Find by formatting not working properly?

I couldn’t find this exact problem, so here is what is happening to me:
So I recently discovered the ‘find by formatting’ function. In particular, I use it to look for codes I added to comments and footnotes (I use them to track some things). The problem is that is not finding everything it’s supposed to.
I will show an example:

So, when I try to find this code, ‘{C. FMC. ORD.}’, it only shows me results that have that code at the top of the comments. For example:

Captura de pantalla 2023-08-17 125248

This doc has no problem, it shows it to me, because the code is at the top. However, when it is not at the top, it does not appear as a result:

Captura de pantalla 2023-08-17 125324

This one I found it myself. In this case, the code is not the top comment, so the search engine doesn’t show it to me as a result.
The same thing happens with all the other codes and comments.

Am I doing something wrong? This function would be very useful to me (specially in cases where I have one code more than once in a document, which I can’t find with only the general ‘project search’), but I can’t seem to make it work properly :sweat:

Thank you :heart:

Hi.
It works fine for me. (?)

You could also use project search instead.

Have you tried searching for your code but without the brackets? Keep it to the minimum of what makes your code unique?

Dataset entries

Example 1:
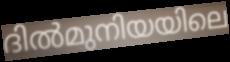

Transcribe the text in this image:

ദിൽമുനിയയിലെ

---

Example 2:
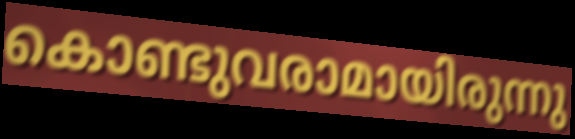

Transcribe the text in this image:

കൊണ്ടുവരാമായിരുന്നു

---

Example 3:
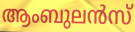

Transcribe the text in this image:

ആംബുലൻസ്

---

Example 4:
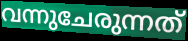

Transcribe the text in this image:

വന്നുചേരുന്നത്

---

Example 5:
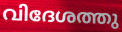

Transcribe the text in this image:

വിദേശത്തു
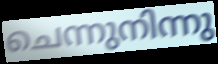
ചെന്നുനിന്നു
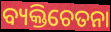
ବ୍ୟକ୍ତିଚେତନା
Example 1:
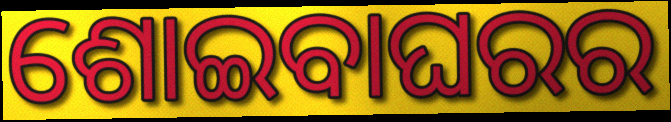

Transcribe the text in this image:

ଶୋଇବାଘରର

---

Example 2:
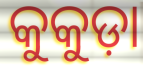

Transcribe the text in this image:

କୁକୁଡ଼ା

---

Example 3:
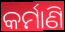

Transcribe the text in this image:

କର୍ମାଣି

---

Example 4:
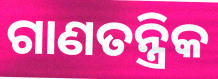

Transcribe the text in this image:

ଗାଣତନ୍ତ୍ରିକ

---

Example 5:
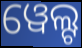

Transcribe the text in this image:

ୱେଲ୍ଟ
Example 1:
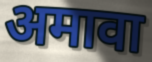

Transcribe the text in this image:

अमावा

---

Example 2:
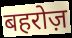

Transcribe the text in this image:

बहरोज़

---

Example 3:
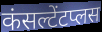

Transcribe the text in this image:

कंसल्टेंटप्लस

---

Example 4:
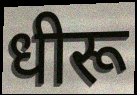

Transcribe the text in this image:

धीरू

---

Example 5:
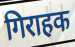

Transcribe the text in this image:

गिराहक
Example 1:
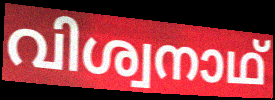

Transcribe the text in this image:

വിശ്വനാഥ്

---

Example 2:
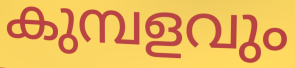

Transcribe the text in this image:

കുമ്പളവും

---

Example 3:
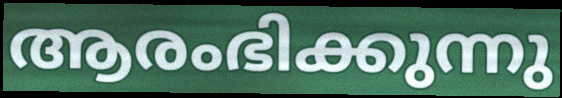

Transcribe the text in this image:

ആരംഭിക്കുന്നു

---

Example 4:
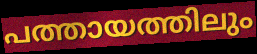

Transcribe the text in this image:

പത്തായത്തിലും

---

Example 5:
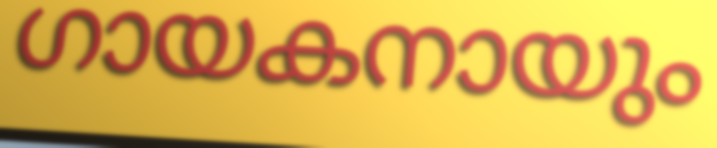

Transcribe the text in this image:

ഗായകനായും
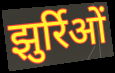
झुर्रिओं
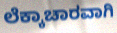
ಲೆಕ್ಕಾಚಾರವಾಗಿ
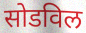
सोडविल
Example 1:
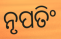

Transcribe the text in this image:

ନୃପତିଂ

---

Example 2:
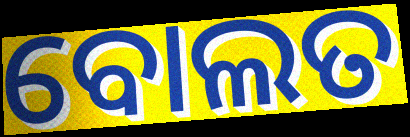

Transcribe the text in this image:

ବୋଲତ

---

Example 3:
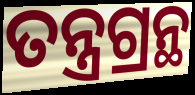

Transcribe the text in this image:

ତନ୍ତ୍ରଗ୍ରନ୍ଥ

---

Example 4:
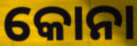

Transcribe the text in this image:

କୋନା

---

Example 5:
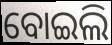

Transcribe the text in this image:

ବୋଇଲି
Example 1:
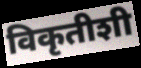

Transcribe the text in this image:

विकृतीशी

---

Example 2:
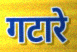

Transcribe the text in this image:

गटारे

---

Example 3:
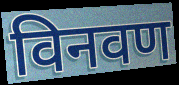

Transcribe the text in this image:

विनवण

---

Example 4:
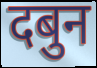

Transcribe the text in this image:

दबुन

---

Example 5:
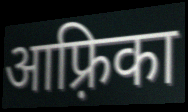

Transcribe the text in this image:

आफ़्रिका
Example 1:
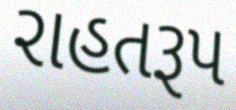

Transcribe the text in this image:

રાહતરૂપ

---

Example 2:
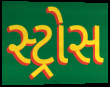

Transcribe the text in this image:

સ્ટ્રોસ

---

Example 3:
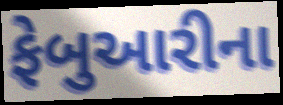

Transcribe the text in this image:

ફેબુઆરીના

> [OBJECTIVE] Please carry on the forum thread about the find-by-formatting search, picking up after its last line above.

> [TASK ANSWER]
I have been using project search until now, but the problem with doing that when you are looking for something in the comments/footnotes is that it doesn’t tell me where the results are when there is more than one result in a document. And I need to know that. That’s why I tried to use ‘find by formatting’, but for some reason it doesn’t work…
I tried what you suggested (without the brackets) and the same thing happens, it only leads me to those comments that are on top.
I noticed that when there is a comment with the result I’m searching for, if there is another comment below with the same text, then that ‘not top comment’ does appear, but the same doesn’t happen when there is no top comment with that result. This is very strange.

Here is how I do it when I want to search with maximum precision (documents that contain, and where it is within each of them, for all occurrences) :

I have modified my shortcuts greatly, so I won’t bother to mention what the key combinations are, but that shouldn’t matter…

If you do a project search, you will get a list of all the documents that contain what you are looking for.
If you highlight the word(s) you just searched for :
image

and next use this function : Edit/Find/Use selection for find

then these :
image

find next and find previous
will cycle you through all the occurrences within these search result documents.

You have to search those documents one by one though, it won’t move on to the next document when no more occurrences are to be found. The Find… function will simply go back to the start of the document and display a notification saying so.

. . . . . . . .
This said, what you are currently doing should be working.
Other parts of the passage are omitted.